--- To do ---
Collect all lines below with the string "each".
[Records for this task — start]
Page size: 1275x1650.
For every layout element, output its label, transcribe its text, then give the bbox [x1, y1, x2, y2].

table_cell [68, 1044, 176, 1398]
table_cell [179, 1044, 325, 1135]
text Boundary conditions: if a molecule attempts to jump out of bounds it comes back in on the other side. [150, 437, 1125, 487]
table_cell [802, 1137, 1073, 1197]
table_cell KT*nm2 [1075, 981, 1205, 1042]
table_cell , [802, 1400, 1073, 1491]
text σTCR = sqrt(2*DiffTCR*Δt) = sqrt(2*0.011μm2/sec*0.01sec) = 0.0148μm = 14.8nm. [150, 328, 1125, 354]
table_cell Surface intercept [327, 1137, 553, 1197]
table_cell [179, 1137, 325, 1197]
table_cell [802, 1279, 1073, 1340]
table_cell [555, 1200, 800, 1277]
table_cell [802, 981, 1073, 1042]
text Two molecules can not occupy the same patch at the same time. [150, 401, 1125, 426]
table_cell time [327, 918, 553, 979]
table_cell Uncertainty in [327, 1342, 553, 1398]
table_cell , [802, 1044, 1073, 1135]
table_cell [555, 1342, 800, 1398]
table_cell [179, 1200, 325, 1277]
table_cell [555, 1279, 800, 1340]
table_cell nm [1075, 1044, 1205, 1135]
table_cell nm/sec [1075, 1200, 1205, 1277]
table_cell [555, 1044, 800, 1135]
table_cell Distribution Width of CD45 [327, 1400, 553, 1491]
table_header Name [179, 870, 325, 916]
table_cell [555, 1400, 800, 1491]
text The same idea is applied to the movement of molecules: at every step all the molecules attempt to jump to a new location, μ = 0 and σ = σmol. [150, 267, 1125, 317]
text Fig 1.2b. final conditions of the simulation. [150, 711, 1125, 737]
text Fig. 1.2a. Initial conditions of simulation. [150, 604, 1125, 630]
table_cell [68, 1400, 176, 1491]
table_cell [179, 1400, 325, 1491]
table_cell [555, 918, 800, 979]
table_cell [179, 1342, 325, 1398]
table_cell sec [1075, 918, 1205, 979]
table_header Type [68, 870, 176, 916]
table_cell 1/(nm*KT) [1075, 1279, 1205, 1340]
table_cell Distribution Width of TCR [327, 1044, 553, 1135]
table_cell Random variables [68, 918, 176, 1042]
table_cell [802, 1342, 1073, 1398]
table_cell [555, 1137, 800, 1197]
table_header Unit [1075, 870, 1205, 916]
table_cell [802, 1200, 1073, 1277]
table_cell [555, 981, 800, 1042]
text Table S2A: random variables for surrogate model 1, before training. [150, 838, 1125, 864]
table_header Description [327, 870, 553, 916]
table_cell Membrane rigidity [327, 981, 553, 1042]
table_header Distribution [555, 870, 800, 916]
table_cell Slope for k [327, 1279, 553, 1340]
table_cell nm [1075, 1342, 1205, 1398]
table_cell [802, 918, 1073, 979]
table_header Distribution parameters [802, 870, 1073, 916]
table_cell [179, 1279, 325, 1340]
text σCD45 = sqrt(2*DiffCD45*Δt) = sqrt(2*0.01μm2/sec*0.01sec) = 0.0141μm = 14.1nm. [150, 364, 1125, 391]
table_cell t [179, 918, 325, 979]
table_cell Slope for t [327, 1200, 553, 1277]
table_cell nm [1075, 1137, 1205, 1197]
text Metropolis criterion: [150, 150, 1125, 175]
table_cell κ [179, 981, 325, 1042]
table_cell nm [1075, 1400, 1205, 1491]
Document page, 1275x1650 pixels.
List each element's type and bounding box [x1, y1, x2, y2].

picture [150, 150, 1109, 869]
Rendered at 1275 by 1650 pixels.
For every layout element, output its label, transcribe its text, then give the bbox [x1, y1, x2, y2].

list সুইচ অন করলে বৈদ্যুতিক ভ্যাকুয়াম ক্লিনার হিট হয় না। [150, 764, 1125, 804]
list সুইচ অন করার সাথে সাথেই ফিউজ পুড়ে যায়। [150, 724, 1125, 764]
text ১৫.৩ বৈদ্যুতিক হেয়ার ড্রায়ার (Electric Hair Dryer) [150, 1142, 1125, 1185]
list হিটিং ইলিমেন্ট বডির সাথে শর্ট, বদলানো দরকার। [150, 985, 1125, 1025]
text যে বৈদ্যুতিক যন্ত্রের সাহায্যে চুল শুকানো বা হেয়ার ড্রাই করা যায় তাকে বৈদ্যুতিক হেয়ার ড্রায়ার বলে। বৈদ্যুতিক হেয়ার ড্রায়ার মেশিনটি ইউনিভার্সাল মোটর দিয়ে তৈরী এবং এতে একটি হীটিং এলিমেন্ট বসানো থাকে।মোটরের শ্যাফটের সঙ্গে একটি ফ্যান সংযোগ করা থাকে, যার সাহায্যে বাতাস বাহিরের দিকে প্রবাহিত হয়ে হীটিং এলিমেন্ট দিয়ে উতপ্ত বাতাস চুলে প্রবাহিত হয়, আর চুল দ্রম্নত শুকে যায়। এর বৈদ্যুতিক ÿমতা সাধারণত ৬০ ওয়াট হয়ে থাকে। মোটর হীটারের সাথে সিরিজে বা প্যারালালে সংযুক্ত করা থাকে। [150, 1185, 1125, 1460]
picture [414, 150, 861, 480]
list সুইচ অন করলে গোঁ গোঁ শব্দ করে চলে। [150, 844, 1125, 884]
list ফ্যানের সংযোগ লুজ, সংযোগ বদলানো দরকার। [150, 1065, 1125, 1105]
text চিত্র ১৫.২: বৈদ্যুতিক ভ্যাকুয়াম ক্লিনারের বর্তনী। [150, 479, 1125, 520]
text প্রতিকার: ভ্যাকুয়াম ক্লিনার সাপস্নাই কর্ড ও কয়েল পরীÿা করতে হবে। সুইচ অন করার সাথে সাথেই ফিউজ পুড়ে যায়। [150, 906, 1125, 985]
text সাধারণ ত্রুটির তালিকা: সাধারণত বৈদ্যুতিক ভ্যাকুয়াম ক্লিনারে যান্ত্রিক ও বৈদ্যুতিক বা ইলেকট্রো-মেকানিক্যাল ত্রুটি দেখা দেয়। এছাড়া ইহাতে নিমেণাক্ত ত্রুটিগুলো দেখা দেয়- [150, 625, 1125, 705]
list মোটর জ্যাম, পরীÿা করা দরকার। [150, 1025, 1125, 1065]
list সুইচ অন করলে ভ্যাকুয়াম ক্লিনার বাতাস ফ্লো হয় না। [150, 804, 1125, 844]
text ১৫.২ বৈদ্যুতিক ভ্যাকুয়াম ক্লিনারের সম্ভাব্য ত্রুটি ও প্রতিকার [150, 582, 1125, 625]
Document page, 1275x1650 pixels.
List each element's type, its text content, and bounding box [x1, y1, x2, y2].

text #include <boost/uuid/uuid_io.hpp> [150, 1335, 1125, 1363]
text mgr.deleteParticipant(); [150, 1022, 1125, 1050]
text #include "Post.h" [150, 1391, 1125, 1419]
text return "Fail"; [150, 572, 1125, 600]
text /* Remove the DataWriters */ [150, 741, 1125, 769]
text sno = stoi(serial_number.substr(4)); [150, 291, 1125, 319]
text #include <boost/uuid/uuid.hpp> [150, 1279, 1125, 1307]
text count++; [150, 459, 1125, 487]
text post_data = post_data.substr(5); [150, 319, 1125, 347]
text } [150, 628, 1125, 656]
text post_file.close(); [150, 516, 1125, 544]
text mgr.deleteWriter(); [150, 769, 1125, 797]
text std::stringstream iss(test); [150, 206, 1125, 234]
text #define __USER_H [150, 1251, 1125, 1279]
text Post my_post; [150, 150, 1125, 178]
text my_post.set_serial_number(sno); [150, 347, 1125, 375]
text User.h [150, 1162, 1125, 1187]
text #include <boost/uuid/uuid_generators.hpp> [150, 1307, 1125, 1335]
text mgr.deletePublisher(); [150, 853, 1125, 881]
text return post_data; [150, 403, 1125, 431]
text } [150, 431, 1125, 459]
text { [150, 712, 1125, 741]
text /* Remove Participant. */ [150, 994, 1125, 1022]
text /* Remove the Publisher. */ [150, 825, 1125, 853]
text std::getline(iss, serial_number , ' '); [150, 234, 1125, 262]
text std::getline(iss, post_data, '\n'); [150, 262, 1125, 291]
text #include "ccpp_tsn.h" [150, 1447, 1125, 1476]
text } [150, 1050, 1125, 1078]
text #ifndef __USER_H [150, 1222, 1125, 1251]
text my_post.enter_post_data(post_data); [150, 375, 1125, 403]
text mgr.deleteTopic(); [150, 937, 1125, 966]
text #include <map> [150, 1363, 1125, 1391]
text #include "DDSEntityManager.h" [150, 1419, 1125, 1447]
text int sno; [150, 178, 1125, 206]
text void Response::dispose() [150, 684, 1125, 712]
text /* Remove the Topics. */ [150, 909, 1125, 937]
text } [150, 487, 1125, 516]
[Records for this task — finish]
--- Exercise result ---
List each element's type and bounding box [x1, y1, x2, y2].
List each element's type, its text content, and bounding box [x1, y1, x2, y2].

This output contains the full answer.